By Sourabh Harihar:
While the dust is still settling on recent elections in two states, the Election Commission has announced a five-phase election for the states of Jharkhand and Jammu-Kashmir. While the eastern counterpart, Bihar, has its own share of political drama, it is elections in the northernmost state of India that are grabbing headlines. In this light, it is essential to get some facts straight about the elections in J&K:
1. Unlike other states of India, members of the J&K assembly are elected for a six year term as opposed to the common five year format. This also means that the election cycle isn’t in sync with other national elections. However, this year it so happens that the elections are coming on the heels of national elections, which implies there could be greater influence of the general election results on certain regions.
2. The main parties in the ring are the regional incumbent National Conference (NC) led by Omar Abdullah, the People’s Democratic Party (PDP) led by Mehbooba Mufti, while the Congress and the BJP are the national ones. In the recent past, NC has been in power for 3 full-terms, while the PDP and the Congress have enjoyed little, each having shared 3 years in power from 2002-08. The BJP has never been significant (despite considerable support in Jammu) because of its communal perception and its inability to make inroads in the Muslim-majority Kashmir.
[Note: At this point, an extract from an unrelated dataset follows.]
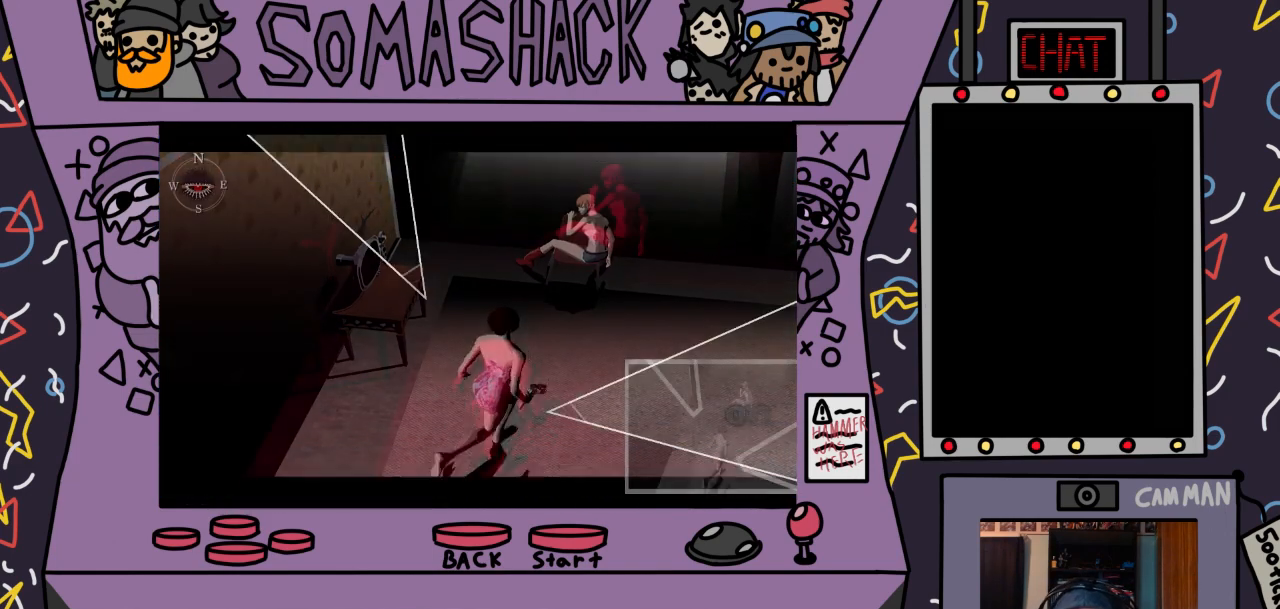
{"buttons": [], "left_stick": "center", "right_stick": "center", "events": [[133, "CROSS", "up"]]}
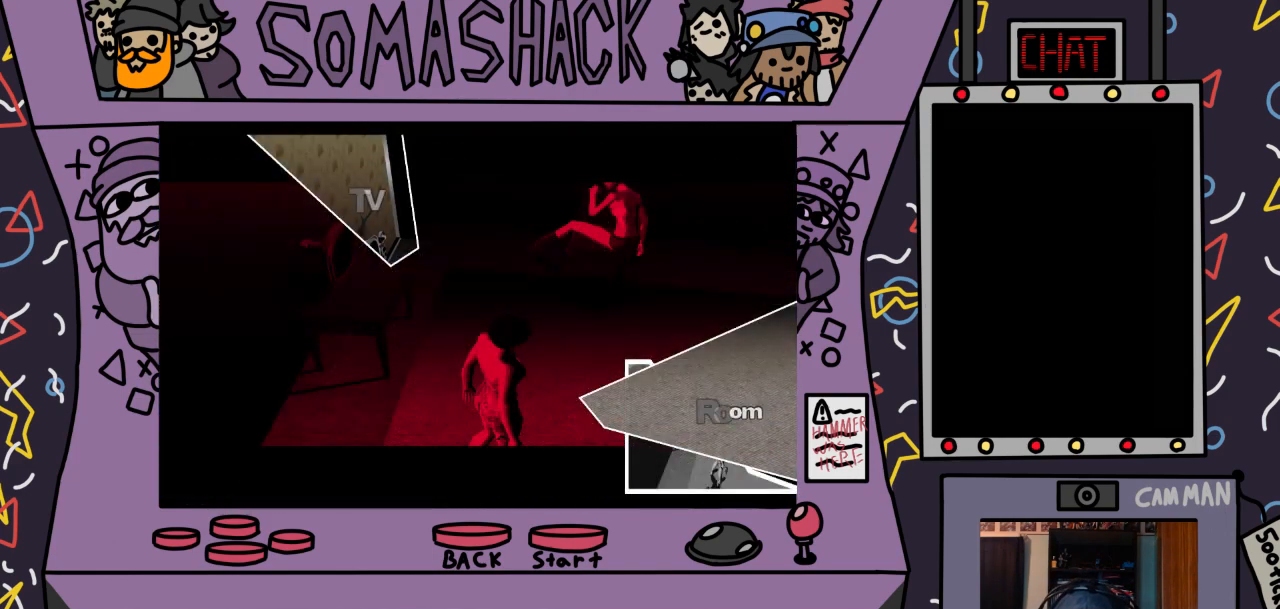
{"buttons": [], "left_stick": "center", "right_stick": "center", "events": [[33, "left_stick", "right"], [233, "left_stick", "center"]]}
3. J&K is roughly divided into its three major geographic zones, Jammu, Ladakh and the Kashmir valley. But, in the assembly consisting of 87 seats, the more populous Kashmir region bags 46, Jammu 37 and Ladakh only 3 seats. In this context, it is often observed that the party which wins in the valley usually forms the government. The only scenario of that not happening is if one party sweeps the Jammu region whilst having a fragmented mandate in the valley, though this has hardly ever been the case. However, this suggests that for victory, the Kashmir-centric parties (NC and the PDP) will have to fight it out for a distinctive majority, while the BJP will have to aim for a clean-sweep in Jammu.
4. In the past 3 elections (1996, 2002, 2008), J&K has always given an anti-incumbency mandate. Although the current political situation is far from predictable, one may fairly say that the scales are generally tipped towards the opposition, whomsoever it may be. The People’s Democratic Party and the Congress in the valley and the BJP in the Jammu region do enjoy an anti-incumbency advantage.
Politics in J&K has in the past often revolved around the politically sensitive masla-e-kashmir, or the Kashmir issue. Although it still continues to draw public sentiment, other issues such as basic necessities, civic infrastructure and army presence are becoming very much a part of the debate. It will be interesting to see how parties use each of these issues to score political mileage as the election drama unfolds in the upcoming 2 months.